Records drawn from a dataset

····················

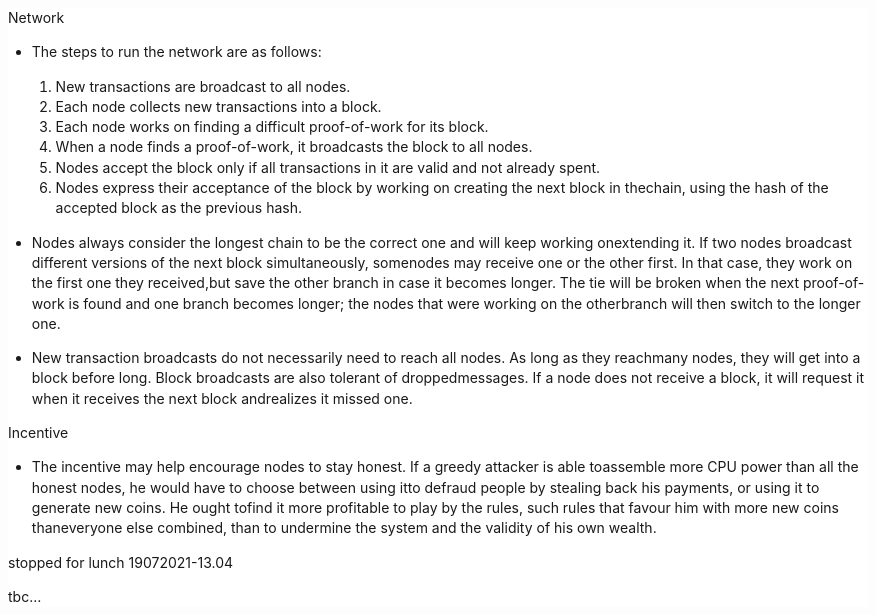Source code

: Network

- The steps to run the network are as follows:
	1) New transactions are broadcast to all nodes.
	2) Each node collects new transactions into a block.
	3) Each node works on finding a difficult proof-of-work for its block.
	4) When a node finds a proof-of-work, it broadcasts the block to all nodes.
	5) Nodes accept the block only if all transactions in it are valid and not already spent.
	6) Nodes express their acceptance of the block by working on creating the next block in thechain, using the hash of the accepted block as the previous hash.

- Nodes always consider the longest chain to be the correct one and will keep working onextending it. If two nodes broadcast different versions of the next block simultaneously, somenodes may receive one or the other first. In that case, they work on the first one they received,but save the other branch in case it becomes longer. The tie will be broken when the next proof-of-work is found and one branch becomes longer; the nodes that were working on the otherbranch will then switch to the longer one.
- New transaction broadcasts do not necessarily need to reach all nodes. As long as they reachmany nodes, they will get into a block before long. Block broadcasts are also tolerant of droppedmessages. If a node does not receive a block, it will request it when it receives the next block andrealizes it missed one.

Incentive

- The incentive may help encourage nodes to stay honest. If a greedy attacker is able toassemble more CPU power than all the honest nodes, he would have to choose between using itto defraud people by stealing back his payments, or using it to generate new coins. He ought tofind it more profitable to play by the rules, such rules that favour him with more new coins thaneveryone else combined, than to undermine the system and the validity of his own wealth.

stopped for lunch 19072021-13.04

tbc…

····················

| WHAT TO PRODUCE |
The result should be an exact repetition of all the records. Drop the pictures.

| PROBLEM SOLUTION |
Source code

: Network

- The steps to run the network are as follows:
	1) New transactions are broadcast to all nodes.
	2) Each node collects new transactions into a block.
	3) Each node works on finding a difficult proof-of-work for its block.
	4) When a node finds a proof-of-work, it broadcasts the block to all nodes.
	5) Nodes accept the block only if all transactions in it are valid and not already spent.
	6) Nodes express their acceptance of the block by working on creating the next block in thechain, using the hash of the accepted block as the previous hash.

- Nodes always consider the longest chain to be the correct one and will keep working onextending it. If two nodes broadcast different versions of the next block simultaneously, somenodes may receive one or the other first. In that case, they work on the first one they received,but save the other branch in case it becomes longer. The tie will be broken when the next proof-of-work is found and one branch becomes longer; the nodes that were working on the otherbranch will then switch to the longer one.
- New transaction broadcasts do not necessarily need to reach all nodes. As long as they reachmany nodes, they will get into a block before long. Block broadcasts are also tolerant of droppedmessages. If a node does not receive a block, it will request it when it receives the next block andrealizes it missed one.

Incentive

- The incentive may help encourage nodes to stay honest. If a greedy attacker is able toassemble more CPU power than all the honest nodes, he would have to choose between using itto defraud people by stealing back his payments, or using it to generate new coins. He ought tofind it more profitable to play by the rules, such rules that favour him with more new coins thaneveryone else combined, than to undermine the system and the validity of his own wealth.

stopped for lunch 19072021-13.04

tbc…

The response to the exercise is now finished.